A recent survey conducted by the Wall Street Journal Online and Harris Interactive has found that despite the passing of the Sarbanes-Oxley legislation three years ago, more than half (55%) of US investors think that the financial and accounting regulations governing publicly held companies are too lenient.
The survey additionally found that regardless of government regulation, investors are more likely to believe that punishment for poor corporate governance should be directed at certain individuals rather than the company as a whole.
In addition, almost one-third (30%) of investors say they have reduced or divested their holdings in a company as a result of poor corporate governance.
According to the poll, only one-quarter (25%) of investors felt that the Sarbanes-Oxley legislation has made the communication of financial information by companies much more or somewhat more transparent. Around one in 10 (11%) investors actually stated that in their opinion, the legislation has had the opposite effect.
While just under half (45%) of investors believed that boards of directors are most responsible for corporate governance, ahead of the CEO (22%), senior management (19%) and all employees (14%), about two-thirds (66%) thought that boards of directors are only somewhat or not at all effective in overseeing the companies they govern.
However, the survey results revealed that should a company exhibit poor corporate governance, investors are split as to who should receive punishment.

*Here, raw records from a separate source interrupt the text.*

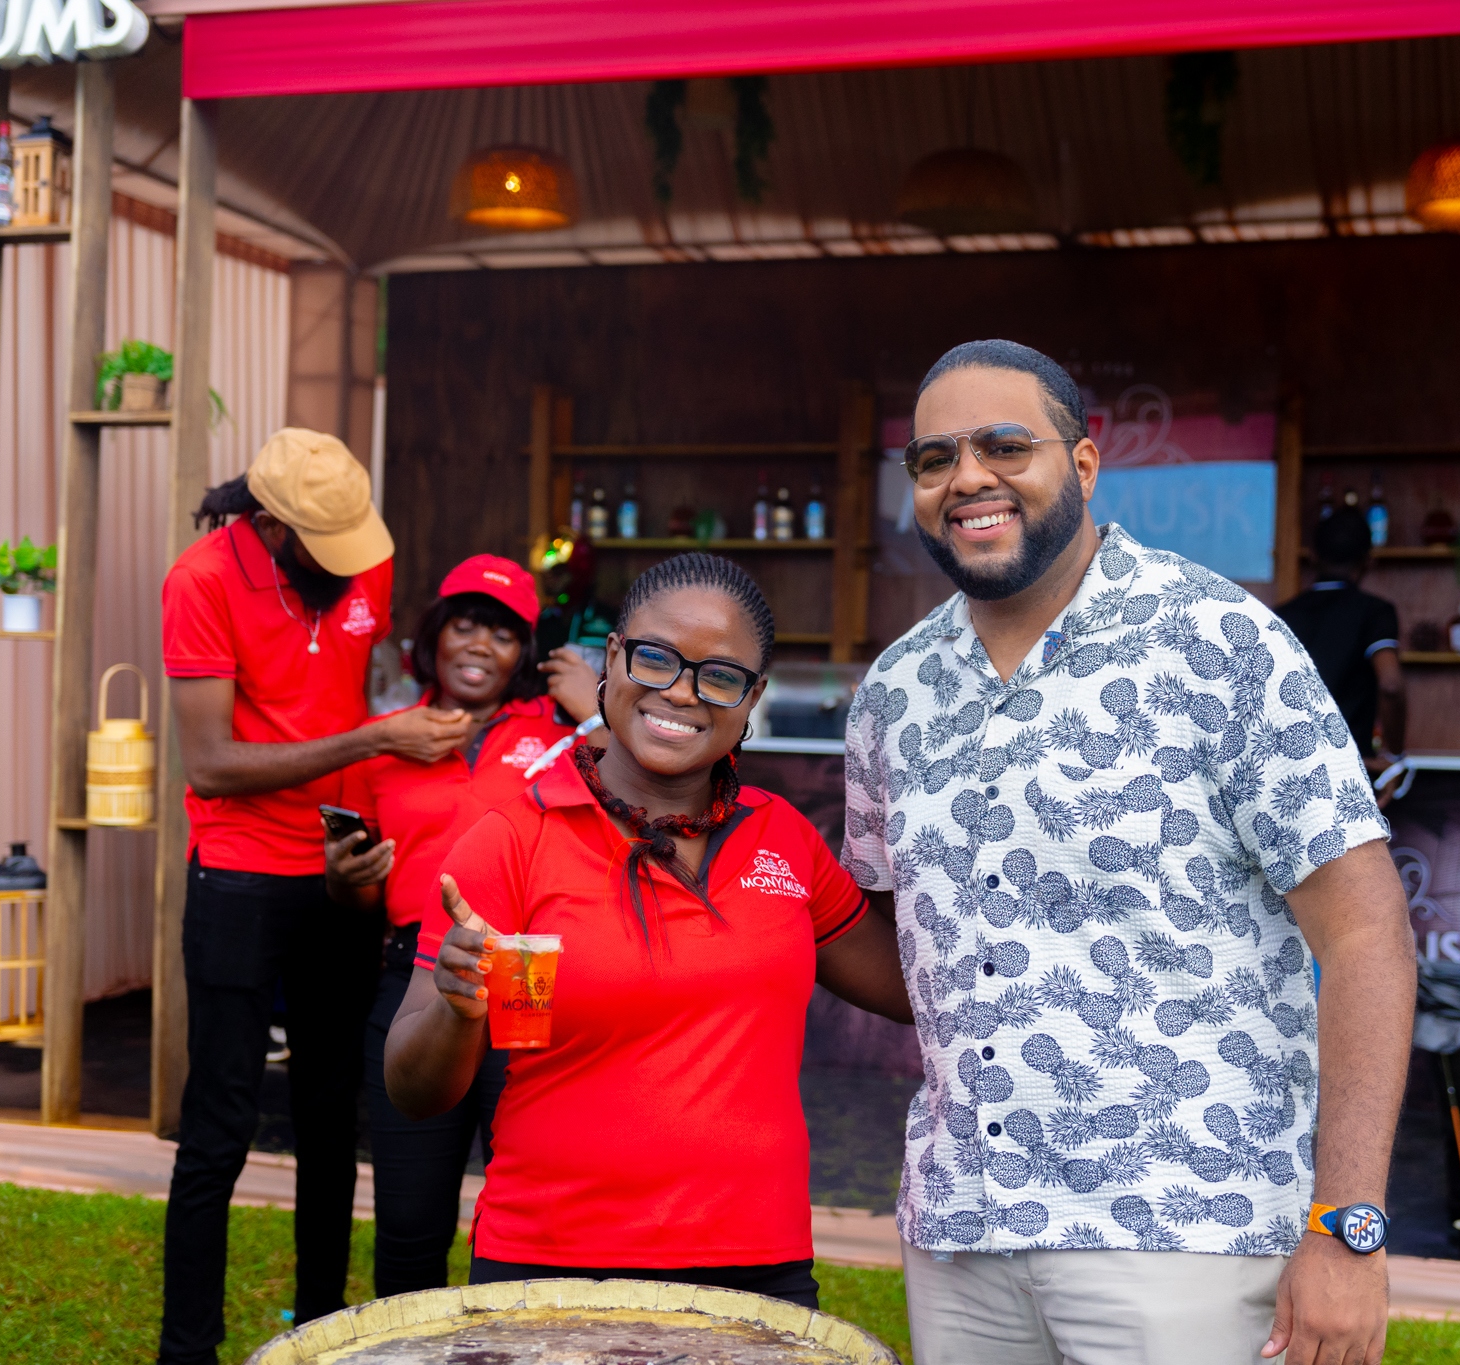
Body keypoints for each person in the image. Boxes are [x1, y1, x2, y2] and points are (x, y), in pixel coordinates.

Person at [842, 341, 1417, 1365]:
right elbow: (914, 953)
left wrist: (1346, 1224)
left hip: (1184, 1224)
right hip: (962, 1227)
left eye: (1003, 446)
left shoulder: (1217, 641)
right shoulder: (894, 692)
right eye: (934, 459)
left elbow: (1365, 931)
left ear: (1083, 464)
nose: (966, 478)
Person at [385, 553, 911, 1309]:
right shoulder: (514, 841)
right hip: (551, 1270)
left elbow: (911, 986)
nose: (682, 692)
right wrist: (457, 1007)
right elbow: (415, 1092)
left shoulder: (783, 840)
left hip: (758, 1266)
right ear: (612, 658)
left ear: (753, 697)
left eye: (720, 676)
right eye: (655, 659)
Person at [158, 429, 474, 1365]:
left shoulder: (363, 562)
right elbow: (210, 764)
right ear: (273, 525)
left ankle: (321, 1328)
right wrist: (376, 739)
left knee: (332, 1116)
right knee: (218, 1123)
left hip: (341, 865)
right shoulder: (200, 581)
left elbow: (329, 688)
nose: (349, 566)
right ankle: (188, 1349)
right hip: (238, 868)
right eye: (324, 547)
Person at [327, 554, 602, 1298]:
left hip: (525, 977)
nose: (481, 644)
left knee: (531, 1226)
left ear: (525, 653)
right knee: (408, 1226)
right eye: (466, 625)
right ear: (435, 634)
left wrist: (594, 709)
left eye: (503, 634)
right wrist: (346, 880)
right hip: (411, 978)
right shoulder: (384, 739)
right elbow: (366, 895)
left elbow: (640, 792)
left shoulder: (563, 736)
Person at [1275, 508, 1406, 770]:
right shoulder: (1374, 612)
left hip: (1287, 767)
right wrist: (1395, 756)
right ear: (1368, 561)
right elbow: (1391, 684)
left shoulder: (1280, 616)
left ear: (1313, 557)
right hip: (1349, 767)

Similar numbers believed the executives (48%) and the board of directors (42%) should be punished and only 10% believed that punishment should be directed at the company.
"The clear message, when you look at recent corporate scandals, is the folks who got hurt the most were the employees and this poll indicates that's not what the public wants," observed Robert Fronk, senior vice president of the Harris-Wirthlin Brand and Strategy Consulting Practice. He added: "Someone needs to pay the price, but they want that someone to be those who were personally responsible."
Harris Interactive conducted the survey online within the United States between Oct. 4 and 6, 2005, among a nationwide cross section of 2,061 adults aged 18 and over, of whom 1,248 were investors.